もちろん、戦後、男性用の便器をただひっくりかえしただけのデュシャンの「泉」が現代アートの転換点となり、クラフト(工芸)どころか、既製品(レディメード)ですら、アートに認定されている昨今である。この「見返り美人」が重要文化財、国宝とステップアップしていく日がわりと近くても驚きもしない。そういう点で、「未来の国宝」にふさわしい作品だった。

上村松園「焔」

2つ目は、上村松園「焔(ほのお)」大正7年(1918)だった。これは、見返り美人と比べると、同じような構図ながら、こちらは人間の情念しか描いていない。まさしく名作中の名作だ。上村松園(1875-1949)は大正~昭和時代の女性画家で、「西の松園、東の清方」と呼ばれたように、人気を二分する作家だった。ちなみに東の清方は、先日まで国立近代美術館と京都近代美術館で行われた「鏑木清方」展の清方だ。

Colbaseより

見返り美人と比べればわかるように、アートとしてどちらがアートかといえば、間違いなくこの「焔」だろう。
近代絵画での国宝指定は、どうしても黒田清輝(1866~1924)が基準になるだろう。いくつか重文になっているが、まだ国宝はない。現代の感覚なら、下の黒田清輝の代表作で東博蔵の「湖畔」よりも、上村松園の「焔」のほうが、先に国宝で良いと感じる人のほうが多いのではないだろうか。まずは焔の重文指定をぜひとも願いいたい。

黒田清輝の代表作「湖畔」(東京国立博物館蔵)Colbaseより

春日宮曼荼羅(鎌倉時代)

ここまで2作品で「この企画すごい」と震えたが、3つ目はちょっと印象が薄め。
春日宮曼荼羅(鎌倉時代・13世紀)は、奈良の春日大社の境内を描いた絵。この手の有名な寺社の境内を鳥瞰で描いた絵は多いので、とくに響くところがなかった。人は描かれておらず、かわりに鹿がいた。「奈良公園って鎌倉時代もたくさん鹿がいたんだ」というのが、「ヘぇ」という程度。これが国宝になる未来がいまいち想像できない。

**抽出レコード:**

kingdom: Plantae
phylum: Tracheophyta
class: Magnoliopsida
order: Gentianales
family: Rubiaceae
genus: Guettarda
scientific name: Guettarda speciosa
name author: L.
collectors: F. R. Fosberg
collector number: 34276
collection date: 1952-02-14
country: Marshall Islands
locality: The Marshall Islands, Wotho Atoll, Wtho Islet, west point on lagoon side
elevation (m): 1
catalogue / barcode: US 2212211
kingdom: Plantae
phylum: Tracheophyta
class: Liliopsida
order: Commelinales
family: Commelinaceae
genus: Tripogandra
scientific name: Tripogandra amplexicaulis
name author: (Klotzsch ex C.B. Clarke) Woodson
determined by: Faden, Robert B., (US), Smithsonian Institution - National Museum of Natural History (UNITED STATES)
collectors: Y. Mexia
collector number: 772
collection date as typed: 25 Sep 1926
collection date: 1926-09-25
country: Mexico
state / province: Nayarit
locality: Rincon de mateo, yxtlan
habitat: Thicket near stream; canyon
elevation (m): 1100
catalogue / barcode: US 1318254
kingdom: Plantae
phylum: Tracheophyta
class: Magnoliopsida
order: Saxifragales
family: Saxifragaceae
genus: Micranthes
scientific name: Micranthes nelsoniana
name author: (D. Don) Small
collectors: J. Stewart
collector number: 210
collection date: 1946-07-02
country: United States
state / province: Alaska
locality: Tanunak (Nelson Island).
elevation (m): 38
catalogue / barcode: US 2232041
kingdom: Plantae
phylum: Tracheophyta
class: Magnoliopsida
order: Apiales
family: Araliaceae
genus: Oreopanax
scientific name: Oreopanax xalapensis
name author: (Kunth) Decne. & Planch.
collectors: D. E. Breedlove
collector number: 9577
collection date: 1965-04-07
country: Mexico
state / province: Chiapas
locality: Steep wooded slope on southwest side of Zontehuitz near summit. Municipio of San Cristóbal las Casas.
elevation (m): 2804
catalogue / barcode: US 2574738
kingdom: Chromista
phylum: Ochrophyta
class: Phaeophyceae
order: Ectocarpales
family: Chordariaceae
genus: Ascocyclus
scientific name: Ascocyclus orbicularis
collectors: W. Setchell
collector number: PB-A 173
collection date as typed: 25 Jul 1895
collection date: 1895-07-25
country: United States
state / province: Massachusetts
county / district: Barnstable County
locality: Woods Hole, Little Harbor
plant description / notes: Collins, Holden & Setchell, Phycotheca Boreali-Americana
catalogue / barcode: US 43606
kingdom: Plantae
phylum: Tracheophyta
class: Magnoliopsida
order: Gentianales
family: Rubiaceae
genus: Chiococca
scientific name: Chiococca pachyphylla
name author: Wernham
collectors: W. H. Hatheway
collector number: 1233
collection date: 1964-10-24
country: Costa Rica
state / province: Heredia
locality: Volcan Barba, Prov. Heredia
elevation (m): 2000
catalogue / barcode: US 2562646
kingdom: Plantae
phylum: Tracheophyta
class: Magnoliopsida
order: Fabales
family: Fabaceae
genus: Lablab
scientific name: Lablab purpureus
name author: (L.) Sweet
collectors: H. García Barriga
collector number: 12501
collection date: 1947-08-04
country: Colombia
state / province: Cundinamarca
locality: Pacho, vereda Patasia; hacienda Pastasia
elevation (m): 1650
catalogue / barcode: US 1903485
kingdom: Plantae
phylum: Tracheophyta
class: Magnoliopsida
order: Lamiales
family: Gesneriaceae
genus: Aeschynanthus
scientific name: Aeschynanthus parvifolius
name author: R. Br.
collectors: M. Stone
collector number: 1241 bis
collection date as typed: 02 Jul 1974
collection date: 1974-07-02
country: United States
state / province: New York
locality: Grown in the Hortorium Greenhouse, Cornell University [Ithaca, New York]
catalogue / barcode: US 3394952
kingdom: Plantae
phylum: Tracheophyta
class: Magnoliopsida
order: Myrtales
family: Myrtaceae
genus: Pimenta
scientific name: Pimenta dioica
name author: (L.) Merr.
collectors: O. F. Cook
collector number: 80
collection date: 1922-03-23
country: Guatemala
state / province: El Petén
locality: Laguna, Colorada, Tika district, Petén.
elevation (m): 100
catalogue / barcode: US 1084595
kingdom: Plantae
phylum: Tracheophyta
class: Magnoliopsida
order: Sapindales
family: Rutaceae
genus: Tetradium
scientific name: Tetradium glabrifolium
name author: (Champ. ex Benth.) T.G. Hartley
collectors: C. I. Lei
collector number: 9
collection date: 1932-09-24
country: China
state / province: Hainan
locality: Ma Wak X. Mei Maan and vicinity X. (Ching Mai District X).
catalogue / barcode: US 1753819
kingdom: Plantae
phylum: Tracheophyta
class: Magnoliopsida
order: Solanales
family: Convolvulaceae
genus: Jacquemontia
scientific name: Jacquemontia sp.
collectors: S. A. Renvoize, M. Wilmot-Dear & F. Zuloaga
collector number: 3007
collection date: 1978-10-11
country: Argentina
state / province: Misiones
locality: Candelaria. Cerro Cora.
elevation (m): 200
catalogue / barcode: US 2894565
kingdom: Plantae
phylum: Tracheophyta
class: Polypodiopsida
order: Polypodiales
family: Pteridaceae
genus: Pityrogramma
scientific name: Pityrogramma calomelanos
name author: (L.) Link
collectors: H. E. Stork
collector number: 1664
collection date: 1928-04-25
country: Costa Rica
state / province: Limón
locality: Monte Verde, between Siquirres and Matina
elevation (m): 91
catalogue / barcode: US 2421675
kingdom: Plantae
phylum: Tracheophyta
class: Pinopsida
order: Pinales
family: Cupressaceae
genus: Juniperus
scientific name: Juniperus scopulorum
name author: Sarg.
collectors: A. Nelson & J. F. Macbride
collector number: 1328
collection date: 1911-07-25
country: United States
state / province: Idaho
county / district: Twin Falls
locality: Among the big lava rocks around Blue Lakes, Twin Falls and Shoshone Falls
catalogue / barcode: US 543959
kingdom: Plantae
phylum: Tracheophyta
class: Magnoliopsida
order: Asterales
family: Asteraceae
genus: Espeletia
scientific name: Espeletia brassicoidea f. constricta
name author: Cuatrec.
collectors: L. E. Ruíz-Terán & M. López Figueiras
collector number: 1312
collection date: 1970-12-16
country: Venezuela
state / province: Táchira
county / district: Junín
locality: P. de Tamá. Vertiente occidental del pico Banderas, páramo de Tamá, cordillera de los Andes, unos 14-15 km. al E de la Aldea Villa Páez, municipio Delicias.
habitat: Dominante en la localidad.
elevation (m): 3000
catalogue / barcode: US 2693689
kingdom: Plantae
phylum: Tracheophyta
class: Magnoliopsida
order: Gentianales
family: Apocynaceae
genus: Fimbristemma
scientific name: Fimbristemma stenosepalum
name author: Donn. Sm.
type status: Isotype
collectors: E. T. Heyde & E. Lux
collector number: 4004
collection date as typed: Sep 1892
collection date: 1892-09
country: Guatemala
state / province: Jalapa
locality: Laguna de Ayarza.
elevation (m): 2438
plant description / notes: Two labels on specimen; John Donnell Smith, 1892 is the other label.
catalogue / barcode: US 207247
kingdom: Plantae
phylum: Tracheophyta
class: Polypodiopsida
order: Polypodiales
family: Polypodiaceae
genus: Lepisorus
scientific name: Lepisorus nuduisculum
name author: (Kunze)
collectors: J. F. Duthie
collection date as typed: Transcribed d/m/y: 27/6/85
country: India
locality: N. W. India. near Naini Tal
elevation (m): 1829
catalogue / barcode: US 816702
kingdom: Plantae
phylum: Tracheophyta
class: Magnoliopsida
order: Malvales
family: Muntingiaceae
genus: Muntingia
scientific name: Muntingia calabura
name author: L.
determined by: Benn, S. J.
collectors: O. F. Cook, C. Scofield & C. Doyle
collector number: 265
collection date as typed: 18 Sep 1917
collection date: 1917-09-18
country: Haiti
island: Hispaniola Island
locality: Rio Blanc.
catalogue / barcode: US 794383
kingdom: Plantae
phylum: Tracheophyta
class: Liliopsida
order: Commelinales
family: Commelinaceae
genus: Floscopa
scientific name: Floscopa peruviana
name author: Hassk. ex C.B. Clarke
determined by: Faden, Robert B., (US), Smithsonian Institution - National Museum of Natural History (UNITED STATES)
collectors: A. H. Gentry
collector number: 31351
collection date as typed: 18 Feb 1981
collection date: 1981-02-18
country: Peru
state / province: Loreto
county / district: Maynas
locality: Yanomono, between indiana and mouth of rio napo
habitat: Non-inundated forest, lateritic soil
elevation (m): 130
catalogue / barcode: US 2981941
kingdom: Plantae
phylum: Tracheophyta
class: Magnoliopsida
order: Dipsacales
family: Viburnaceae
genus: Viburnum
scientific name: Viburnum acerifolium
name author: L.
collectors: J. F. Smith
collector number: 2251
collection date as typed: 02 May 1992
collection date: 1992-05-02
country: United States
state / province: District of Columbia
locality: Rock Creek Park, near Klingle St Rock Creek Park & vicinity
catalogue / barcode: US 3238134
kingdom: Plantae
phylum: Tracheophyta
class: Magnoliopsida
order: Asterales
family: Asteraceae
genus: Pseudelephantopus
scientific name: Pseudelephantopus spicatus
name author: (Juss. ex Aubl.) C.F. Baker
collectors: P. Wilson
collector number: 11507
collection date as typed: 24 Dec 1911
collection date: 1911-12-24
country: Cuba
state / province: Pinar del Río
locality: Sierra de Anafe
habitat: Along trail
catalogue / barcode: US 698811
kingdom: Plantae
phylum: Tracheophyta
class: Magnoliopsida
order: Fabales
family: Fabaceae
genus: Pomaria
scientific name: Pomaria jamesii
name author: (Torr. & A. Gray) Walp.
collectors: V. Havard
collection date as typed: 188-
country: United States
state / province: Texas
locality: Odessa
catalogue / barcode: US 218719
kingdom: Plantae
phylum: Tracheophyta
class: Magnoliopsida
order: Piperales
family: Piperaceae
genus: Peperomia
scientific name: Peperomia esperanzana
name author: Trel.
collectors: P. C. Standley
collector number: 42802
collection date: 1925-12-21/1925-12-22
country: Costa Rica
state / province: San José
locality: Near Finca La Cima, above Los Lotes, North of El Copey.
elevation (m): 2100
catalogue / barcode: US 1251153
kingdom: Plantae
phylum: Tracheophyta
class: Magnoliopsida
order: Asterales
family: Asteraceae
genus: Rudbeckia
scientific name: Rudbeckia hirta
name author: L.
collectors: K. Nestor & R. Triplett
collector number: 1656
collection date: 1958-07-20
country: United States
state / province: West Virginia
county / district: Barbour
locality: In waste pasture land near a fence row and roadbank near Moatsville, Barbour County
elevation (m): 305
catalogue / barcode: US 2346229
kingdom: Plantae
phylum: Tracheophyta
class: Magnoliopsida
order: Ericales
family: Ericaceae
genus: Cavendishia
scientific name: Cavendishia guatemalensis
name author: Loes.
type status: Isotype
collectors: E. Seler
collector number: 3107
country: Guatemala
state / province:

**問題:**
1. 上のレコードのうち、「family: Gesneriaceae」を含む行から「order: Sapindales」を含む行まで(両端の行を含む)を、一字一句変えずに打ち直せ。
2. 上の「未来の国宝」候補の美術作品を紹介する文章を、最後の文の続きから書き継げ。

**解答:**
1.
family: Gesneriaceae
genus: Aeschynanthus
scientific name: Aeschynanthus parvifolius
name author: R. Br.
collectors: M. Stone
collector number: 1241 bis
collection date as typed: 02 Jul 1974
collection date: 1974-07-02
country: United States
state / province: New York
locality: Grown in the Hortorium Greenhouse, Cornell University [Ithaca, New York]
catalogue / barcode: US 3394952
kingdom: Plantae
phylum: Tracheophyta
class: Magnoliopsida
order: Myrtales
family: Myrtaceae
genus: Pimenta
scientific name: Pimenta dioica
name author: (L.) Merr.
collectors: O. F. Cook
collector number: 80
collection date: 1922-03-23
country: Guatemala
state / province: El Petén
locality: Laguna, Colorada, Tika district, Petén.
elevation (m): 100
catalogue / barcode: US 1084595
kingdom: Plantae
phylum: Tracheophyta
class: Magnoliopsida
order: Sapindales

2.
Colbaseより

蝦蟇鉄拐図 雪村

だいたい一か月ごとで変わる4番目(7月)は蝦蟇鉄拐図がまてっかいず 雪村周継筆(室町時代・16世紀)だった。雪村は、国宝の数No1の雪舟に私淑(勝手にエア弟子入り)した生年不詳の画家。

Colbaseより

見たら、面白い!ってなりそうだが、7月は東博に行かなかったので、残念ながら見ていない。7月20~24日あたりに行こうと思っていたが、この5日間が150周年記念で入館無料となったので、年パスがあるので、「わざわざ混んでいるときに」と逆に行くのを辞めたのだった。ツイッターで見るに、やっぱり見ると面白いようである。

源氏物語図屛風 土佐光起

そして8月は、源氏物語図屛風げんじものがたりずびょうぶ初音・若菜上はつね・わかなじょう) 土佐光起筆(江戸時代・17世紀)なのだが、驚くべきことに、ここに来て、「未来の国宝」+「土佐光起」でのツイートが(東博の公式をのぞき)ゼロなのだ。「土佐光起」で検索するとようやく下の1件だけ。東博の目玉展示で「1ツイート」なんていうことがありうるだろうか? でもどうやらこの1ツイートだけである。(撮影可なのに。2022年8月14日現在)

Colbaseより

Colbaseの作品紹介では、「なんと御簾越しに覗きみるという設定で、緑の極細線が無数に引かれる。室内に繰り広げられる雅な世界」と「なんと」という言葉をなんと使っているくらい、おそらく担当者にとっては推しなのだろう。続く説明もアツい。

「見ているこちらの目が霞んでいるのかな、と思わず勘違いしそうになりますが、そうではありません。近づいて見てください。一面に、非常に細い緑色の横線がひかれています。これは、御簾(みす)、つまりすだれ越しに室内を見ているという設定なのです。屏風のパネル一枚(一扇)と御簾の枠がぴったり重なるように描かれていて、見ている私たちも、御簾越しに「源氏物語」の雅な世界をのぞいているような感覚になります。まるで目の前にある御簾のすぐ向こうで王朝びとのドラマが繰り広げられているような、臨場感たっぷりの作品です」

そう、ギミックにあふれた作品なのだ。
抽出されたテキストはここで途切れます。